The Right to Disconnect Could Be 2017’s Newest Work Trend
On January 1, the French government officially enacted the “El Khomri laws”, a sweeping set of labor reforms intended to ease the country’s 10.3% unemployment rate.
While the legislation largely escaped notice in the States, it was a minor proviso in the bill – “the right to disconnect” – that sent many Americans’ hearts, and pens, aflutter.
The newly minted droit means that French companies with more than 50 employees are obligated to set out-of-office hours when staffers cannot send, or reply to, digital communications.
“The development of information and communication technologies, if badly managed or regulated, can have an impact on the health of workers,” Article 25 of “The Adaptation of Work Rights to the Digital Era” states. “Among them, the burden of work and the informational overburden, the blurring of the borders between private life and professional life, are risks associated with the usage of digital technology.”
In France, the right to disconnect was overshadowed by the accompanying labor laws, which many perceive as hostile to workers. The reforms were met with massive protests, as well as some rioting, in Paris, Nantes, Toulouse, and elsewhere.
(NB: the myth of the spoiled, unproductive French worker is just that – a myth. Despite a robust set of worker guarantees – a 35-hour work week and minimum 16-week maternity leave among them – French workers are more productive than their UK and American counterparts.)
Americans are not immune to seeking legal remedy for the after-hours email epidemic.
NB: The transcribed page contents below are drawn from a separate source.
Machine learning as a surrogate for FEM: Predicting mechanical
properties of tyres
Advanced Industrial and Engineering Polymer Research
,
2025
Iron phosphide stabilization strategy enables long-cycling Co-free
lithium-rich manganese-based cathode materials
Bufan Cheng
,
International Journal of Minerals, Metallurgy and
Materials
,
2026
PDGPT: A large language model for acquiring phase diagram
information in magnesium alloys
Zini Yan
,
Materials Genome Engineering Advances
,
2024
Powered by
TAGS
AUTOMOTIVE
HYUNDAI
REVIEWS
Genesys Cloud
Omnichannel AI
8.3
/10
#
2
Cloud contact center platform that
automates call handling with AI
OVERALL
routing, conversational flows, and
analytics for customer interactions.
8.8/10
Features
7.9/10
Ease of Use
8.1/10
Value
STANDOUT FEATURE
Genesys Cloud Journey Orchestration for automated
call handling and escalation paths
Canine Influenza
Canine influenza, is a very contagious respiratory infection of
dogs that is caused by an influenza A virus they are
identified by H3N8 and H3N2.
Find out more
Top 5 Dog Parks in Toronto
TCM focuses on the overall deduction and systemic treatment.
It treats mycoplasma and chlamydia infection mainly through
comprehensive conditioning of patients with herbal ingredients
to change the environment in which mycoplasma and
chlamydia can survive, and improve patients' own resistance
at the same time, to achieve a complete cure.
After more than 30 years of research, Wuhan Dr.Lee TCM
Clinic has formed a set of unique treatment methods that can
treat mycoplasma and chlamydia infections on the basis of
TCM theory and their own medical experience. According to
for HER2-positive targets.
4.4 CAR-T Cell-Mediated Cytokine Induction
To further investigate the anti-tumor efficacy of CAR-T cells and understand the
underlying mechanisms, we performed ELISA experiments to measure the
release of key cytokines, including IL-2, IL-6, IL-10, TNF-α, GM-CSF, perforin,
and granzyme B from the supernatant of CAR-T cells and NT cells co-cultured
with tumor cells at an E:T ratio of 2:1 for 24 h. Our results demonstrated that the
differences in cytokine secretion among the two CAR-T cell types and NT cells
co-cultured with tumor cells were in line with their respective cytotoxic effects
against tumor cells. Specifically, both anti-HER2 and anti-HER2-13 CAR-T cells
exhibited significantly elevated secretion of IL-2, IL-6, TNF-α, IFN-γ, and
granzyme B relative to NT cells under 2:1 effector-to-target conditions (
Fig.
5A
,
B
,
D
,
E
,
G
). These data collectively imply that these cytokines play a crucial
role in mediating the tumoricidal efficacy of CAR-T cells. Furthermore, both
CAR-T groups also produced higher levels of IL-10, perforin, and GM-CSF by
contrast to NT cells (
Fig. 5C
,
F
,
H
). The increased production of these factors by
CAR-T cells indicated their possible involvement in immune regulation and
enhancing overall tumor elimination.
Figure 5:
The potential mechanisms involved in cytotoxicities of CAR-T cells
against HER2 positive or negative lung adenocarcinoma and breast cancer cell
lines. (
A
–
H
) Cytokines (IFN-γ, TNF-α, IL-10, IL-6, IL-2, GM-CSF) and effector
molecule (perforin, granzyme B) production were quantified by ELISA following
In 2010, more than fifty police officers filed a class-action lawsuit against the Chicago Police Department, seeking “overtime pay for off-duty hours spent monitoring and responding to work emails and phone calls on their company-issued mobile devices.”
A federal judge ruled against the officers in December, 2015, although the group plans to appeal.
Recent attempts to frame the after-hours email as a public health problem have found better traction.
Studies confirm that email adds more stress to our daily lives, and there’s little doubt that people who check work email outside of the office often suffer for their habit.
A 2015 research report from the U.K.’s Future Work Centre found that those who monitor email in off-hours experience higher stress and less work-life satisfaction. “Higher email pressure was associated with more examples of work negatively impacting home life and home life negatively impacting performance at work,” they found.
Companies on both sides of the Atlantic also introduced limited email bans “because of [email’s] drag on workplace efficiency and worker wellbeing.”
In 2008, Intel experimented with Tuesday morning “quiet times”, in which 300 engineers and managers set their email and IM clients to offline, as well as “No Email Fridays”. Despite finding wide-spread support, it’s unclear if the company continued the pilot program.
And in 2012, Volkswagen cut a deal with a German labor union to prevent its servers from sending email to employees when they are off-shift.
As Lauren Collins at The New Yorker writes, “A recent study of American workers found that sixty-seven per cent had experienced ‘phantom rings’ – they were worried that someone was trying to get in touch with them, even when they were theoretically free. The right to disconnect, then, isn’t a French problem, but rather a French response to one with which we are all grappling.”